* How to complete this task
Without any of the pictures, set down the data below exactly.

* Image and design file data
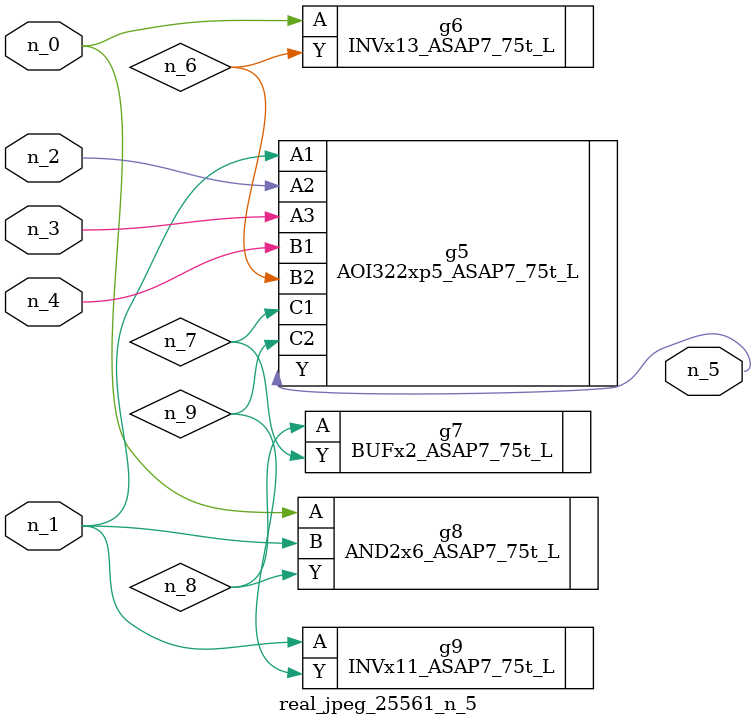
<source format=v>
module real_jpeg_25561_n_5 (n_4, n_0, n_1, n_2, n_3, n_5);

input n_4;
input n_0;
input n_1;
input n_2;
input n_3;

output n_5;

wire n_8;
wire n_6;
wire n_7;
wire n_9;

INVx13_ASAP7_75t_L g6 ( 
.A(n_0),
.Y(n_6)
);

AND2x6_ASAP7_75t_L g8 ( 
.A(n_0),
.B(n_1),
.Y(n_8)
);

AOI322xp5_ASAP7_75t_L g5 ( 
.A1(n_1),
.A2(n_2),
.A3(n_3),
.B1(n_4),
.B2(n_6),
.C1(n_7),
.C2(n_9),
.Y(n_5)
);

INVx11_ASAP7_75t_L g9 ( 
.A(n_1),
.Y(n_9)
);

BUFx2_ASAP7_75t_L g7 ( 
.A(n_8),
.Y(n_7)
);


endmodule
</source>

* Answer box
<source format=v>
module real_jpeg_25561_n_5 (n_4, n_0, n_1, n_2, n_3, n_5);

input n_4;
input n_0;
input n_1;
input n_2;
input n_3;

output n_5;

wire n_8;
wire n_6;
wire n_7;
wire n_9;

INVx13_ASAP7_75t_L g6 ( 
.A(n_0),
.Y(n_6)
);

AND2x6_ASAP7_75t_L g8 ( 
.A(n_0),
.B(n_1),
.Y(n_8)
);

AOI322xp5_ASAP7_75t_L g5 ( 
.A1(n_1),
.A2(n_2),
.A3(n_3),
.B1(n_4),
.B2(n_6),
.C1(n_7),
.C2(n_9),
.Y(n_5)
);

INVx11_ASAP7_75t_L g9 ( 
.A(n_1),
.Y(n_9)
);

BUFx2_ASAP7_75t_L g7 ( 
.A(n_8),
.Y(n_7)
);


endmodule
</source>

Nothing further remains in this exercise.